TASK ▸
Could you copy every line of text in the entries below without changing anything, leaving the pictures out of your answer?

======== MATERIAL FOR THIS EXERCISE

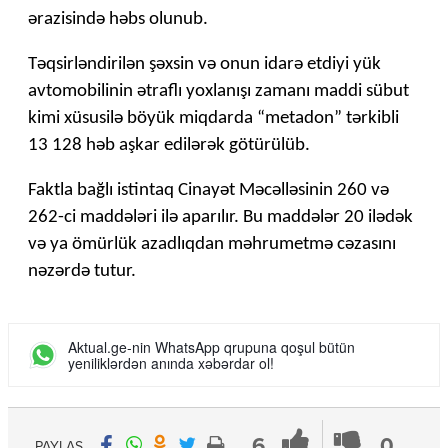
ərazisində həbs olunub.
Təqsirləndirilən şəxsin və onun idarə etdiyi yük
avtomobilinin ətraflı yoxlanışı zamanı maddi sübut
kimi xüsusilə böyük miqdarda “metadon” tərkibli
13 128 həb aşkar edilərək götürülüb.
Faktla bağlı istintaq Cinayət Məcəlləsinin 260 və
262-ci maddələri ilə aparılır. Bu maddələr 20 ilədək
və ya ömürlük azadlıqdan məhrumetmə cəzasını
nəzərdə tutur.
Aktual.ge-nin WhatsApp qrupuna qoşul bütün
yeniliklərdən anında xəbərdar ol!
6
0
PAYLAŞ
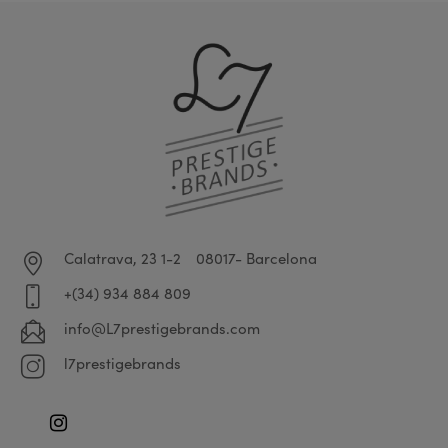
Calatrava, 23 1-2
08017- Barcelona
+(34) 934 884 809
info@L7prestigebrands.com
l7prestigebrands
Instagram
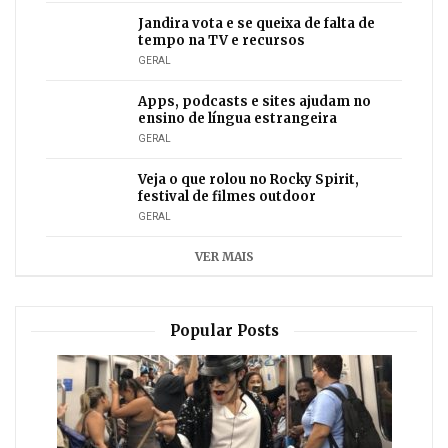
Jandira vota e se queixa de falta de
tempo na TV e recursos
GERAL
Apps, podcasts e sites ajudam no
ensino de língua estrangeira
GERAL
Veja o que rolou no Rocky Spirit,
festival de filmes outdoor
GERAL
VER MAIS
Popular Posts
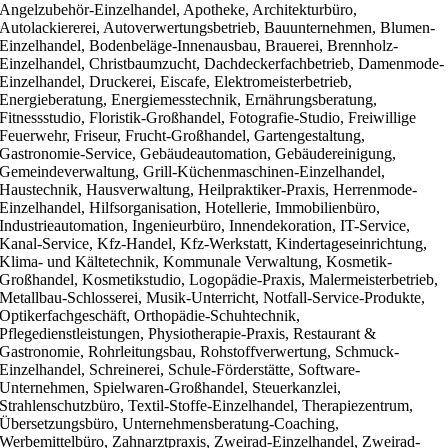
Angelzubehör-Einzelhandel, Apotheke, Architekturbüro,
Autolackiererei, Autoverwertungsbetrieb, Bauunternehmen, Blumen-
Einzelhandel, Bodenbeläge-Innenausbau, Brauerei, Brennholz-
Einzelhandel, Christbaumzucht, Dachdeckerfachbetrieb, Damenmode-
Einzelhandel, Druckerei, Eiscafe, Elektromeisterbetrieb,
Energieberatung, Energiemesstechnik, Ernährungsberatung,
Fitnessstudio, Floristik-Großhandel, Fotografie-Studio, Freiwillige
Feuerwehr, Friseur, Frucht-Großhandel, Gartengestaltung,
Gastronomie-Service, Gebäudeautomation, Gebäudereinigung,
Gemeindeverwaltung, Grill-Küchenmaschinen-Einzelhandel,
Haustechnik, Hausverwaltung, Heilpraktiker-Praxis, Herrenmode-
Einzelhandel, Hilfsorganisation, Hotellerie, Immobilienbüro,
Industrieautomation, Ingenieurbüro, Innendekoration, IT-Service,
Kanal-Service, Kfz-Handel, Kfz-Werkstatt, Kindertageseinrichtung,
Klima- und Kältetechnik, Kommunale Verwaltung, Kosmetik-
Großhandel, Kosmetikstudio, Logopädie-Praxis, Malermeisterbetrieb,
Metallbau-Schlosserei, Musik-Unterricht, Notfall-Service-Produkte,
Optikerfachgeschäft, Orthopädie-Schuhtechnik,
Pflegedienstleistungen, Physiotherapie-Praxis, Restaurant &
Gastronomie, Rohrleitungsbau, Rohstoffverwertung, Schmuck-
Einzelhandel, Schreinerei, Schule-Förderstätte, Software-
Unternehmen, Spielwaren-Großhandel, Steuerkanzlei,
Strahlenschutzbüro, Textil-Stoffe-Einzelhandel, Therapiezentrum,
Übersetzungsbüro, Unternehmensberatung-Coaching,
Werbemittelbüro, Zahnarztpraxis, Zweirad-Einzelhandel, Zweirad-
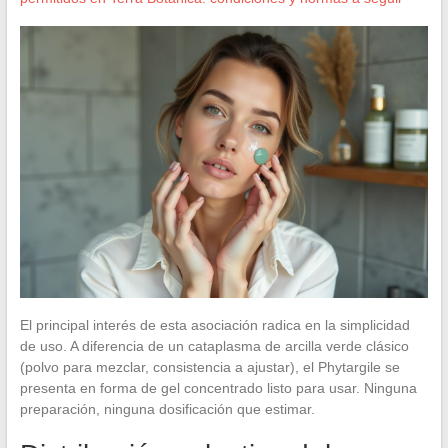
El principal interés de esta asociación radica en la simplicidad
de uso. A diferencia de un cataplasma de arcilla verde clásico
(polvo para mezclar, consistencia a ajustar), el Phytargile se
presenta en forma de gel concentrado listo para usar. Ninguna
preparación, ninguna dosificación que estimar.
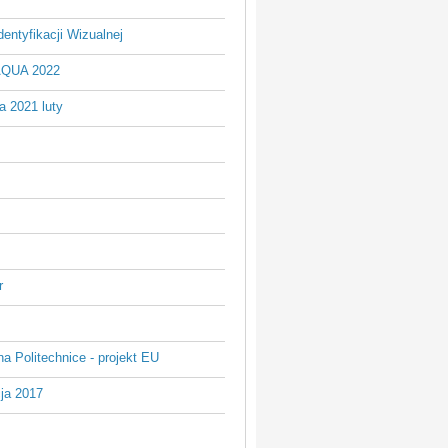
entyfikacji Wizualnej
AQUA 2022
a 2021 luty
r
na Politechnice - projekt EU
ja 2017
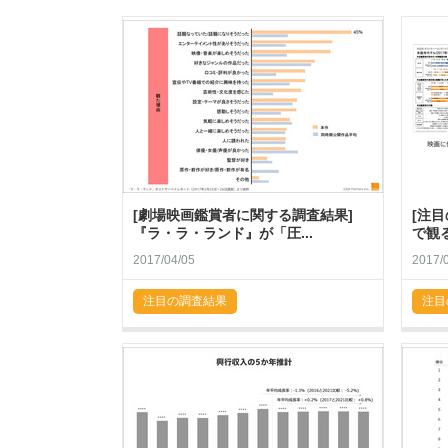
[劇場映画鑑賞者に関する調査結果]
[注
『ラ・ラ・ランド』が「圧...
で観る
2017/04/05
2017/
注目の調査結果
注目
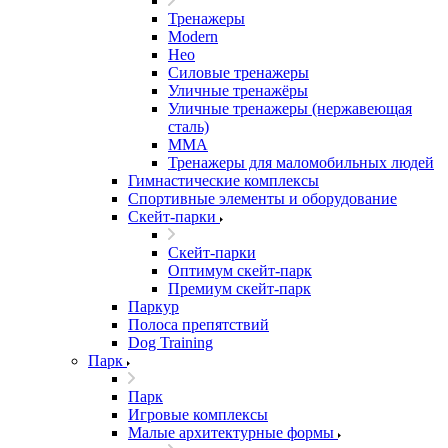
Тренажеры
Modern
Нео
Силовые тренажеры
Уличные тренажёры
Уличные тренажеры (нержавеющая
сталь)
ММА
Тренажеры для маломобильных людей
Гимнастические комплексы
Спортивные элементы и оборудование
Скейт-парки
Скейт-парки
Оптимум скейт-парк
Премиум скейт-парк
Паркур
Полоса препятствий
Dog Training
Парк
Парк
Игровые комплексы
Малые архитектурные формы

================

EXERCISE OUTPUT ▸
ərazisində həbs olunub.
Təqsirləndirilən şəxsin və onun idarə etdiyi yük
avtomobilinin ətraflı yoxlanışı zamanı maddi sübut
kimi xüsusilə böyük miqdarda “metadon” tərkibli
13 128 həb aşkar edilərək götürülüb.
Faktla bağlı istintaq Cinayət Məcəlləsinin 260 və
262-ci maddələri ilə aparılır. Bu maddələr 20 ilədək
və ya ömürlük azadlıqdan məhrumetmə cəzasını
nəzərdə tutur.
Aktual.ge-nin WhatsApp qrupuna qoşul bütün
yeniliklərdən anında xəbərdar ol!
6
0
PAYLAŞ
Calatrava, 23 1-2
08017- Barcelona
+(34) 934 884 809
info@L7prestigebrands.com
l7prestigebrands
Instagram
Jandira vota e se queixa de falta de
tempo na TV e recursos
GERAL
Apps, podcasts e sites ajudam no
ensino de língua estrangeira
GERAL
Veja o que rolou no Rocky Spirit,
festival de filmes outdoor
GERAL
VER MAIS
Popular Posts
Angelzubehör-Einzelhandel, Apotheke, Architekturbüro,
Autolackiererei, Autoverwertungsbetrieb, Bauunternehmen, Blumen-
Einzelhandel, Bodenbeläge-Innenausbau, Brauerei, Brennholz-
Einzelhandel, Christbaumzucht, Dachdeckerfachbetrieb, Damenmode-
Einzelhandel, Druckerei, Eiscafe, Elektromeisterbetrieb,
Energieberatung, Energiemesstechnik, Ernährungsberatung,
Fitnessstudio, Floristik-Großhandel, Fotografie-Studio, Freiwillige
Feuerwehr, Friseur, Frucht-Großhandel, Gartengestaltung,
Gastronomie-Service, Gebäudeautomation, Gebäudereinigung,
Gemeindeverwaltung, Grill-Küchenmaschinen-Einzelhandel,
Haustechnik, Hausverwaltung, Heilpraktiker-Praxis, Herrenmode-
Einzelhandel, Hilfsorganisation, Hotellerie, Immobilienbüro,
Industrieautomation, Ingenieurbüro, Innendekoration, IT-Service,
Kanal-Service, Kfz-Handel, Kfz-Werkstatt, Kindertageseinrichtung,
Klima- und Kältetechnik, Kommunale Verwaltung, Kosmetik-
Großhandel, Kosmetikstudio, Logopädie-Praxis, Malermeisterbetrieb,
Metallbau-Schlosserei, Musik-Unterricht, Notfall-Service-Produkte,
Optikerfachgeschäft, Orthopädie-Schuhtechnik,
Pflegedienstleistungen, Physiotherapie-Praxis, Restaurant &
Gastronomie, Rohrleitungsbau, Rohstoffverwertung, Schmuck-
Einzelhandel, Schreinerei, Schule-Förderstätte, Software-
Unternehmen, Spielwaren-Großhandel, Steuerkanzlei,
Strahlenschutzbüro, Textil-Stoffe-Einzelhandel, Therapiezentrum,
Übersetzungsbüro, Unternehmensberatung-Coaching,
Werbemittelbüro, Zahnarztpraxis, Zweirad-Einzelhandel, Zweirad-
El principal interés de esta asociación radica en la simplicidad
de uso. A diferencia de un cataplasma de arcilla verde clásico
(polvo para mezclar, consistencia a ajustar), el Phytargile se
presenta en forma de gel concentrado listo para usar. Ninguna
preparación, ninguna dosificación que estimar.
entyfikacji Wizualnej
AQUA 2022
a 2021 luty
r
na Politechnice - projekt EU
ja 2017
[劇場映画鑑賞者に関する調査結果]
[注
『ラ・ラ・ランド』が「圧...
で観る
2017/04/05
2017/
注目の調査結果
注目
Тренажеры
Modern
Нео
Силовые тренажеры
Уличные тренажёры
Уличные тренажеры (нержавеющая
сталь)
ММА
Тренажеры для маломобильных людей
Гимнастические комплексы
Спортивные элементы и оборудование
Скейт-парки
Скейт-парки
Оптимум скейт-парк
Премиум скейт-парк
Паркур
Полоса препятствий
Dog Training
Парк
Парк
Игровые комплексы
Малые архитектурные формы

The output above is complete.